Selain itu, Muhidin berpesan agar pejabat yang baru dilantik bekerja dengan hati yang tulus dan ikhlas dalam menghadapi dinamika birokrasi pemerintahan.
“Saat ini bekerjalah dengan baik. Jika memang ada yang merasa kurang berkenan dengan pelantikan ini, tolong disenangi dulu dan terus beradaptasi dengan lingkungan kerja yang baru dalam menghadapi tantangan ke depan,” pesannya.
Ia juga menegaskan bahwa seluruh pejabat yang dilantik akan menjalani masa evaluasi selama enam bulan ke depan sebagai bentuk komitmen pemerintah daerah dalam memastikan optimalisasi program pembangunan dan pelayanan publik.
“Kita akan evaluasi sampai enam bulan ke depan. Jika hasilnya sangat baik bisa saja kita pertahankan, tetapi jika kurang baik, mereka bisa kita turunkan atau dinonjobkan,” tegasnya.
Muhidin berharap para pejabat yang baru dilantik mampu bekerja dengan penuh tanggung jawab, disiplin, dan profesionalisme guna memperkuat pelayanan publik serta mendukung visi pembangunan Kalimantan Selatan yang lebih maju.

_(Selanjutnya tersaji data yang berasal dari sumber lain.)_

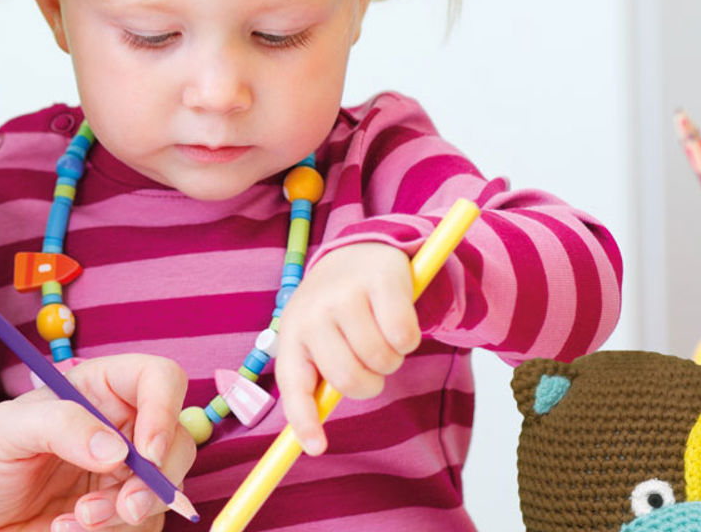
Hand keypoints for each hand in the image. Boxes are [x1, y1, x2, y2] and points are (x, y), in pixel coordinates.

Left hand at [0, 354, 194, 531]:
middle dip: (156, 478)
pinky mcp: (119, 516)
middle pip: (176, 442)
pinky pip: (141, 525)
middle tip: (124, 506)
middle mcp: (120, 430)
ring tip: (75, 521)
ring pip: (164, 491)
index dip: (164, 408)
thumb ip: (58, 425)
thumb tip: (116, 448)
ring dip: (126, 513)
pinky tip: (66, 530)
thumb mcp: (3, 432)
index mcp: (98, 391)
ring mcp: (123, 476)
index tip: (145, 452)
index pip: (158, 379)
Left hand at [273, 242, 417, 455]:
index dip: (304, 420)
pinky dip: (408, 339)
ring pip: (381, 359)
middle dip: (370, 383)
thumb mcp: (316, 338)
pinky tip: (397, 320)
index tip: (317, 448)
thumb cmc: (336, 309)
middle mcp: (313, 312)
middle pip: (350, 379)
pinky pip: (404, 336)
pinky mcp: (381, 280)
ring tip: (382, 337)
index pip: (294, 385)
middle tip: (372, 366)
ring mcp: (346, 293)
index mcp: (292, 333)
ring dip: (391, 359)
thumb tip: (314, 441)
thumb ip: (318, 380)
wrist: (357, 252)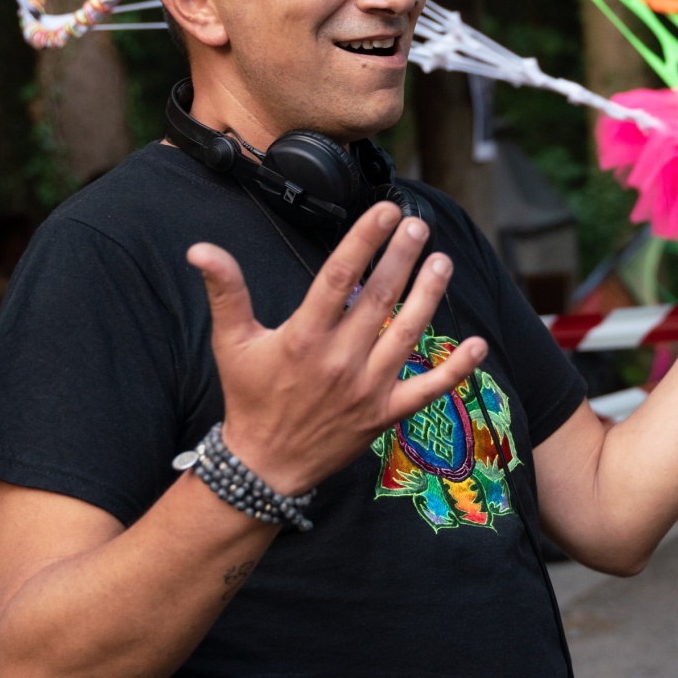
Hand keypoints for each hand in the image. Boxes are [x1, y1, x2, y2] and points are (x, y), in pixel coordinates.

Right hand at [187, 205, 485, 497]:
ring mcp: (367, 388)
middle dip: (402, 256)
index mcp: (304, 337)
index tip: (384, 211)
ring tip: (443, 261)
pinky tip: (477, 343)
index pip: (339, 276)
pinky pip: (428, 390)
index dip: (364, 240)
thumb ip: (225, 291)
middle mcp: (340, 360)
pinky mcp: (386, 414)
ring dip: (430, 295)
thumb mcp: (232, 343)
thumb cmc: (250, 398)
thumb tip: (199, 247)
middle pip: (380, 297)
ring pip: (408, 333)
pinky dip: (455, 369)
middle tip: (418, 224)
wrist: (265, 466)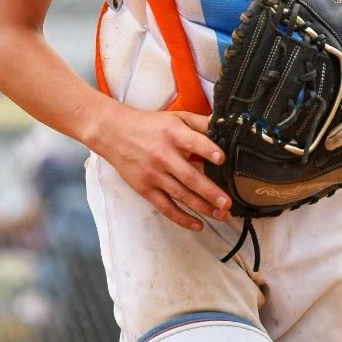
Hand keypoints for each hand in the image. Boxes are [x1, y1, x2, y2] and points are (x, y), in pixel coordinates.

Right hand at [95, 106, 230, 231]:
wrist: (114, 133)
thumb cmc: (150, 125)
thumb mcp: (176, 117)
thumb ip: (200, 123)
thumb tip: (224, 128)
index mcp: (173, 134)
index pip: (193, 143)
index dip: (208, 150)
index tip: (222, 159)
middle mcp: (163, 155)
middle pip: (189, 176)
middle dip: (210, 191)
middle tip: (227, 203)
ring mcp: (154, 174)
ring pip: (181, 194)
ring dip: (202, 207)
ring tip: (221, 215)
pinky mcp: (145, 189)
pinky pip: (166, 207)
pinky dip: (182, 218)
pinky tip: (198, 225)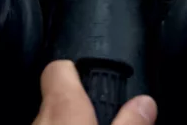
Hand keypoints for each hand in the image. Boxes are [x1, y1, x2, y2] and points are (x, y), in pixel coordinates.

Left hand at [33, 60, 157, 124]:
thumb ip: (130, 123)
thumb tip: (145, 103)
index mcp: (63, 108)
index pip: (58, 68)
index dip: (74, 67)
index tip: (90, 72)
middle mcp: (41, 120)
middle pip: (55, 98)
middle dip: (76, 103)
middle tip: (100, 112)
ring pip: (48, 121)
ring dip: (65, 123)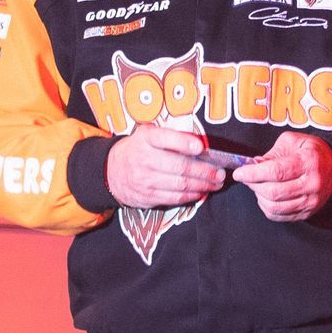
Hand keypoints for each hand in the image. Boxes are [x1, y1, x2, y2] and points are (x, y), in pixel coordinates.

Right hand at [105, 121, 226, 209]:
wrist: (110, 171)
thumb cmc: (138, 149)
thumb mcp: (147, 134)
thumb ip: (169, 136)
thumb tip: (200, 144)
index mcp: (146, 139)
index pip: (165, 138)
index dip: (184, 143)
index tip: (201, 147)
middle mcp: (144, 159)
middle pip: (180, 166)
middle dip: (204, 171)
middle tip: (220, 173)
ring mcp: (145, 180)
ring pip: (180, 185)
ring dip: (203, 185)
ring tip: (216, 183)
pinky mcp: (147, 196)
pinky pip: (174, 198)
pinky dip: (191, 196)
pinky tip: (201, 192)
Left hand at [235, 129, 331, 222]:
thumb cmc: (310, 151)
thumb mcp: (292, 142)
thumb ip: (271, 154)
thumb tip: (253, 165)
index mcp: (308, 161)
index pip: (276, 171)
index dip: (253, 173)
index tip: (239, 172)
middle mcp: (312, 183)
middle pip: (273, 191)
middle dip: (253, 185)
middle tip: (246, 177)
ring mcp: (311, 201)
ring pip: (275, 207)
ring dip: (259, 197)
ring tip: (257, 186)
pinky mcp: (307, 212)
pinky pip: (280, 216)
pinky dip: (266, 208)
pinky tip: (265, 197)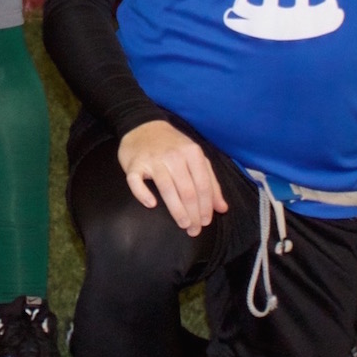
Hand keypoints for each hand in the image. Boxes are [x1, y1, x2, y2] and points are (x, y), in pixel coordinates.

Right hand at [116, 120, 227, 236]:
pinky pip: (137, 182)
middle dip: (193, 214)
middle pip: (187, 190)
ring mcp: (153, 160)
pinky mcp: (134, 164)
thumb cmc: (172, 145)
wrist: (143, 126)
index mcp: (192, 153)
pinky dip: (143, 195)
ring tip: (183, 224)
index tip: (205, 222)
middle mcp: (174, 156)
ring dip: (177, 211)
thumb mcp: (195, 158)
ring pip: (167, 189)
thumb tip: (222, 208)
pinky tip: (151, 205)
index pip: (203, 185)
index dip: (206, 207)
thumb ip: (211, 182)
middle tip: (194, 230)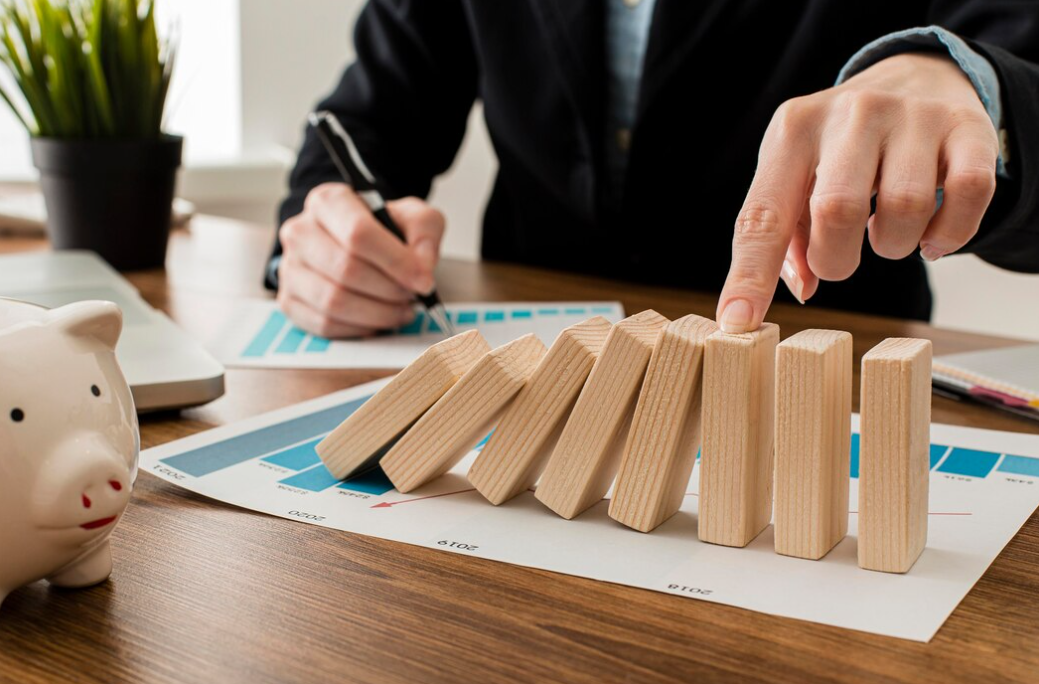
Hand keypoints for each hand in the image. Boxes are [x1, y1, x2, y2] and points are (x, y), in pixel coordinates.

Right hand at [277, 183, 443, 336]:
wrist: (359, 246)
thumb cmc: (385, 231)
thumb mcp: (414, 217)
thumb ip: (425, 232)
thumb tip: (421, 268)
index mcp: (328, 201)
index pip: (359, 233)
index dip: (396, 262)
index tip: (424, 281)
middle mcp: (300, 231)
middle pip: (346, 269)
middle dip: (389, 290)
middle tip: (413, 296)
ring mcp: (290, 268)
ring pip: (333, 301)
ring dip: (377, 313)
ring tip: (401, 309)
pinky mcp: (290, 301)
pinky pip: (324, 324)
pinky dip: (360, 328)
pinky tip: (379, 319)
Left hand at [716, 52, 998, 331]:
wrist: (915, 74)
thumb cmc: (840, 145)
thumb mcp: (796, 173)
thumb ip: (787, 235)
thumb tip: (803, 287)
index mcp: (792, 130)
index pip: (762, 215)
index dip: (750, 274)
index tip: (738, 321)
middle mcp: (850, 113)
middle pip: (837, 211)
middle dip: (835, 260)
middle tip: (839, 260)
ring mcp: (912, 115)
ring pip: (905, 207)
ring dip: (893, 246)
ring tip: (884, 234)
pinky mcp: (966, 126)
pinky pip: (968, 195)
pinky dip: (948, 234)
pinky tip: (931, 235)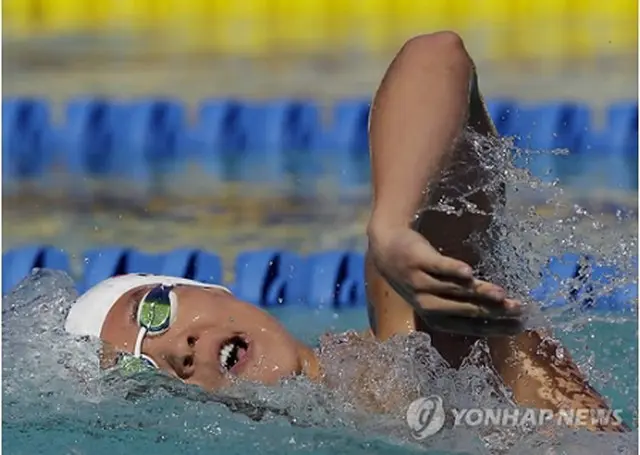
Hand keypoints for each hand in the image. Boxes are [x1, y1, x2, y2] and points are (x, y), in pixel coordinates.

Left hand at [367, 224, 524, 336]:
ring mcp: (419, 282)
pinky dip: (452, 269)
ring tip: (502, 294)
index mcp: (435, 317)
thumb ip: (462, 305)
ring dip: (478, 292)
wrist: (387, 249)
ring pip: (453, 289)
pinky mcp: (416, 260)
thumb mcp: (437, 297)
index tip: (519, 325)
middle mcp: (426, 304)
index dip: (494, 326)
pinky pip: (436, 267)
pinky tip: (469, 272)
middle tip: (517, 308)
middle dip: (492, 311)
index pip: (470, 325)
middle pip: (464, 309)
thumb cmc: (420, 277)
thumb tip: (501, 312)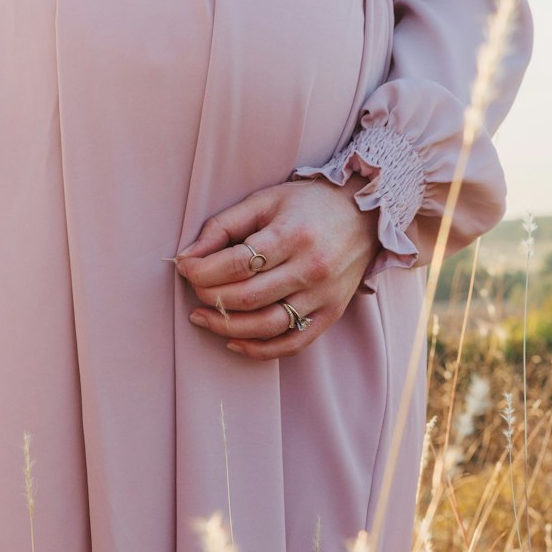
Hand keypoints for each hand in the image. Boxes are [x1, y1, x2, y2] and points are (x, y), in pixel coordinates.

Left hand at [175, 173, 378, 358]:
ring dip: (226, 327)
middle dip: (209, 297)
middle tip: (193, 290)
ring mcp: (323, 295)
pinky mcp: (331, 313)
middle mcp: (311, 268)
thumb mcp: (265, 201)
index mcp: (292, 235)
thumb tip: (187, 257)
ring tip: (202, 317)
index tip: (185, 268)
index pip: (237, 264)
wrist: (365, 215)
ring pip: (266, 325)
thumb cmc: (308, 205)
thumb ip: (223, 226)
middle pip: (247, 297)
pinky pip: (292, 343)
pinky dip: (259, 350)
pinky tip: (233, 341)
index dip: (202, 271)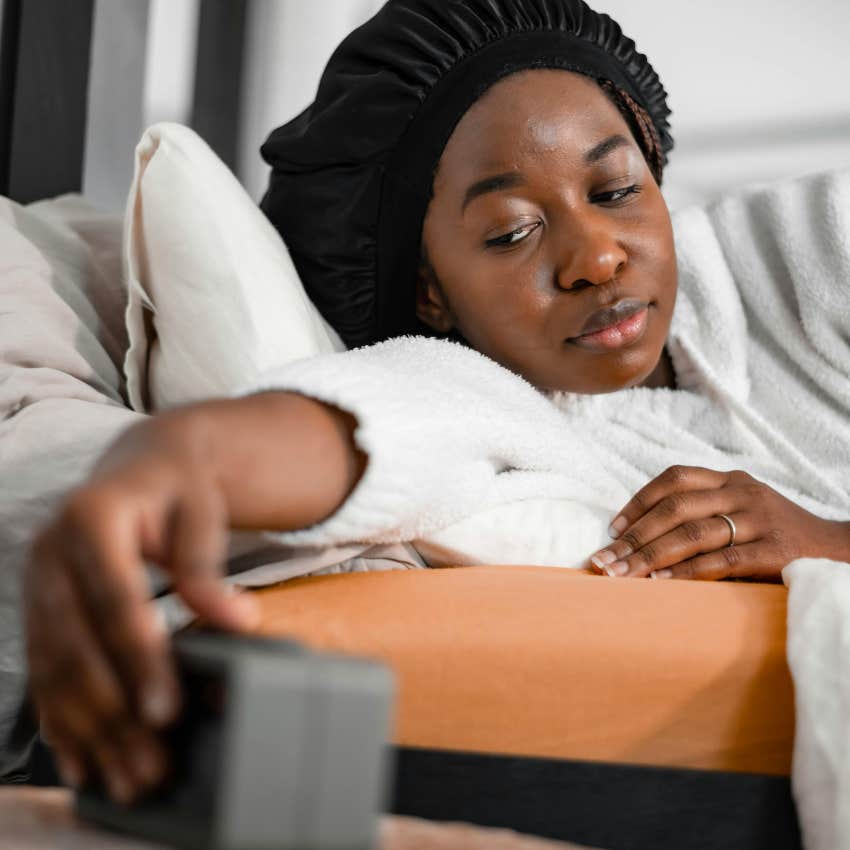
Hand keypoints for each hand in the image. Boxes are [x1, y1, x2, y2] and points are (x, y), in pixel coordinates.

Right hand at [24, 409, 258, 803]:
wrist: (139, 467)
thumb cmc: (177, 488)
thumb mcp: (201, 512)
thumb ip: (207, 567)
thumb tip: (239, 621)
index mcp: (91, 518)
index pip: (115, 600)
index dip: (139, 659)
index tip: (166, 711)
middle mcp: (50, 553)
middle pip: (77, 645)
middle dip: (113, 711)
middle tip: (149, 764)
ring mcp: (36, 583)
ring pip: (55, 669)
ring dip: (88, 730)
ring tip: (126, 777)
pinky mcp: (37, 608)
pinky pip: (43, 672)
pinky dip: (63, 719)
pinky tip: (84, 758)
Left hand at [588, 465, 849, 580]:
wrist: (840, 553)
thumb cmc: (777, 535)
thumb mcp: (743, 510)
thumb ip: (703, 511)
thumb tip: (640, 533)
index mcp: (731, 479)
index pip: (675, 478)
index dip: (639, 501)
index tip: (613, 527)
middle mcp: (744, 493)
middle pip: (676, 507)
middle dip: (635, 535)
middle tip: (604, 560)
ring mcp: (760, 520)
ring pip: (693, 533)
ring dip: (650, 556)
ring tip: (622, 575)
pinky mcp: (774, 552)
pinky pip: (721, 561)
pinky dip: (686, 572)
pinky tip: (660, 584)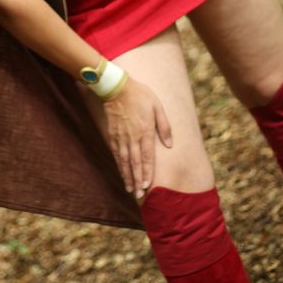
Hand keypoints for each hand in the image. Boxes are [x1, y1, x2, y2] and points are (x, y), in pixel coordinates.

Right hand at [102, 76, 172, 198]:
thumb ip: (164, 126)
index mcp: (145, 130)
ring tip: (130, 189)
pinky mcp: (113, 134)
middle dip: (137, 180)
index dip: (147, 172)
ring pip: (125, 161)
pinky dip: (119, 165)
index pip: (147, 156)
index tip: (147, 186)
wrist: (116, 87)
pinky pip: (116, 153)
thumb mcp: (157, 106)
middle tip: (139, 195)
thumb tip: (169, 144)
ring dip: (127, 176)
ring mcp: (121, 136)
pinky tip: (121, 172)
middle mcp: (132, 136)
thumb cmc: (139, 95)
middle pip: (135, 163)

Sementara itu, Kepala Badan Kepegawaian Daerah (BKD) Kalsel, Noryadi menjelaskan pelantikan tersebut bertujuan mengisi jabatan melalui mekanisme promosi, mutasi, dan pengukuhan.
“Ada 292 yang dilantik hari ini terdiri dari Pejabat Eselon III, Eselon IV, dan Pejabat Fungsional,” jelasnya.
Noryadi menambahkan, terdapat dua jenis Surat Keputusan (SK) dalam pelantikan kali ini, yakni SK Gubernur dan SK Menteri Dalam Negeri melalui Dirjen Dukcapil Kemendagri, khusus untuk pejabat di Dinas Kependudukan dan Pencatatan Sipil (Disdukcapil) Provinsi Kalsel.
“Untuk jabatan berdasarkan SK Mendagri, Gubernur hanya bertugas melantik karena kewenangan penetapan berada di pusat. Sedangkan pejabat lainnya ditetapkan langsung oleh Bapak Gubernur,” pungkasnya.